2013-02-02 13:24:16

Crisi siriana al centro della Conferenza per la sicurezza di Monaco. Cresce l'allarme profughi


La crisi siriana al centro della conferenza sulla sicurezza di Monaco, in Germania. Il vicepresidente americano, Joe Biden, ha rilanciato l’ipotesi di una uscita di scena del presidente Assad, auspicando un maggior appoggio internazionale all’opposizione. Intanto, mentre esercito e insorti continuano a combattere, si è saputo oggi di un attentato suicida del 24 gennaio scorso contro una base dell’intelligence siriana nel sud-est del Paese: 53 le vittime. Sempre più grave, dunque, l’emergenza umanitaria. L’Unicef denuncia anche un’emergenza istruzione per i tanti bambini che non possono più amdare a scuola. Numerosi i campi profughi improvvisati, dove si rifugiano gli sfollati che non trovano posto nelle strutture di accoglienza ufficiali. Giancarlo La Vella ha raccolto la testimonianza della giornalista Susan Dabbous, che si trova al confine tra Siria e Turchia: RealAudioMP3

R. – In particolare, ho visto che c’era una situazione drammatica nella cittadina di Atme, pochi chilometri dal confine turco, dove è nata una baraccopoli di oltre 20 mila profughi, che vivono in condizioni disumane. Alloggiano in tende da campeggio, dato che non ci sono tende adeguate, come invece nei campi profughi turchi, che ormai però hanno esaurito la capacità di accoglienza.

D. – C’è una esperienza ancora più drammatica, che è quella delle persone che si sono rifugiate all’interno di alcune grotte, addirittura …

R. – Sì: questo accade nella località di Darkush. Queste grotte si trovano a 3-5 metri di altezza dalla strada; quindi a volte, i bambini, giocando, finiscono di sotto e si feriscono, si fratturano anche in maniera grave. Poi, immaginate una vita senza acqua, senza elettricità, senza assolutamente nulla! E queste persone non hanno nessuna possibilità di essere raggiunte dalle organizzazioni umanitarie.

D. – Questo vuol dire che la macchina degli aiuti ha a sua volta difficoltà a raggiungere tutte le persone che hanno bisogno di beni di prima necessità?

R. – Sì!
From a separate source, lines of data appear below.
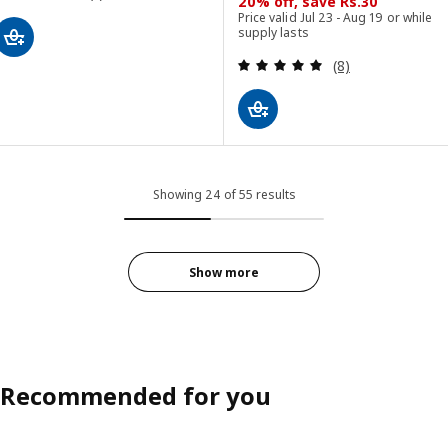
20% off, save Rs.30
Price valid Jul 23 - Aug 19 or while
supply lasts
Review: 5 out of 
(8)
Showing 24 of 55 results
Show more
Recommended for you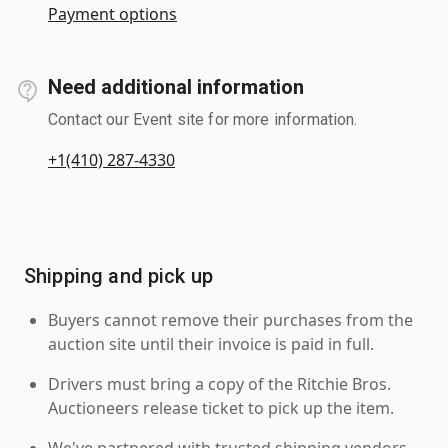
Payment options
Need additional information
Contact our Event site for more information.
+1(410) 287-4330
Shipping and pick up
Buyers cannot remove their purchases from the
auction site until their invoice is paid in full.
Drivers must bring a copy of the Ritchie Bros.
Auctioneers release ticket to pick up the item.
We've partnered with trusted shipping vendors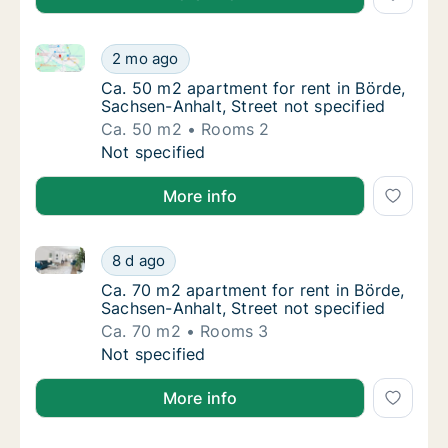
Ca. 50 m2 apartment for rent in Börde, Sachsen-Anhal
Ca. 50 m2 apartment for rent in Börde, Sach
2 mo ago
Ca. 50 m2 apartment for rent in Börde, Sach
Ca. 50 m2 apartment for rent in Börde,
Sachsen-Anhalt, Street not specified
Ca. 50 m2
Rooms 2
Ca. 50 m2 apartment for rent in Börde, Sach
Not specified
More info
Ca. 70 m2 apartment for rent in Börde, Sachsen-Anhal
Ca. 70 m2 apartment for rent in Börde, Sach
8 d ago
Ca. 70 m2 apartment for rent in Börde, Sach
Ca. 70 m2 apartment for rent in Börde,
Sachsen-Anhalt, Street not specified
Ca. 70 m2
Rooms 3
Ca. 70 m2 apartment for rent in Börde, Sach
Not specified
More info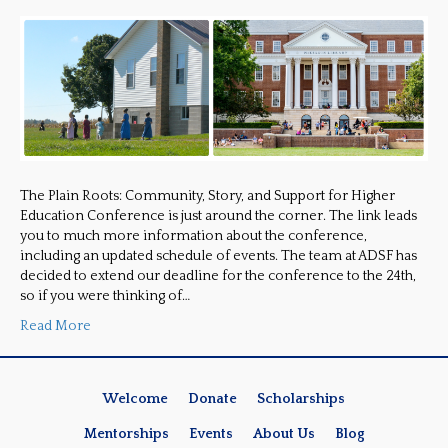
The Plain Roots: Community, Story, and Support for Higher
Education Conference is just around the corner. The link leads
you to much more information about the conference,
including an updated schedule of events. The team at ADSF has
decided to extend our deadline for the conference to the 24th,
so if you were thinking of…
Read More
Welcome
Donate
Scholarships
Mentorships
Events
About Us
Blog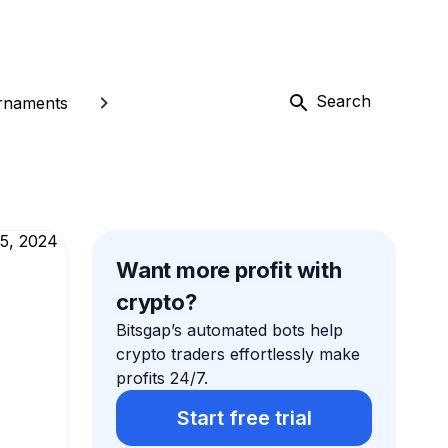
Search
rnaments
Want more profit with
crypto?
Bitsgap’s automated bots help
crypto traders effortlessly make
profits 24/7.
Start free trial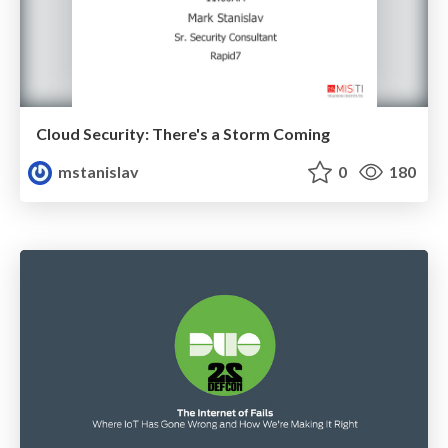
Cloud Security: There's a Storm Coming
mstanislav
0
180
Ci sono difficoltà enormi, perché se escludiamo i campi profughi in Turchia, dove c’è la macchina organizzativa di Ankara che funziona piuttosto bene, il problema più grave rimangono i profughi interni alla Siria, e lì la cosa viene gestita da una galassia di organizzazioni siriane, di siriani all’estero o arabi in generale, senza nessun coordinamento. Le cose principali che arrivano ai profughi in questo momento sono cibo, poche medicine generiche, alcuni medici volontari, ma niente di più. Dall’altro lato, però, non è colpa soltanto della disorganizzazione: tutto ciò che arriva, arriva soltanto a ridosso del confine turco e non riesce ad andare più all'interno del territorio siriano, mentre sappiamo che, ad esempio, i civili di Aleppo, che è una città estremamente popolosa, vivono in condizioni ancora peggiori, perché molti non hanno neanche il pane. Ho notato più disperazione rispetto ai miei viaggi precedenti. Se prima c’era sempre la speranza di tornare a casa, adesso c’è la consapevolezza che questo conflitto sarà lungo e che loro continueranno a vivere nella miseria. Molte delle loro case sono distrutte; molti di questi profughi vivono in località tuttora bombardate quotidianamente.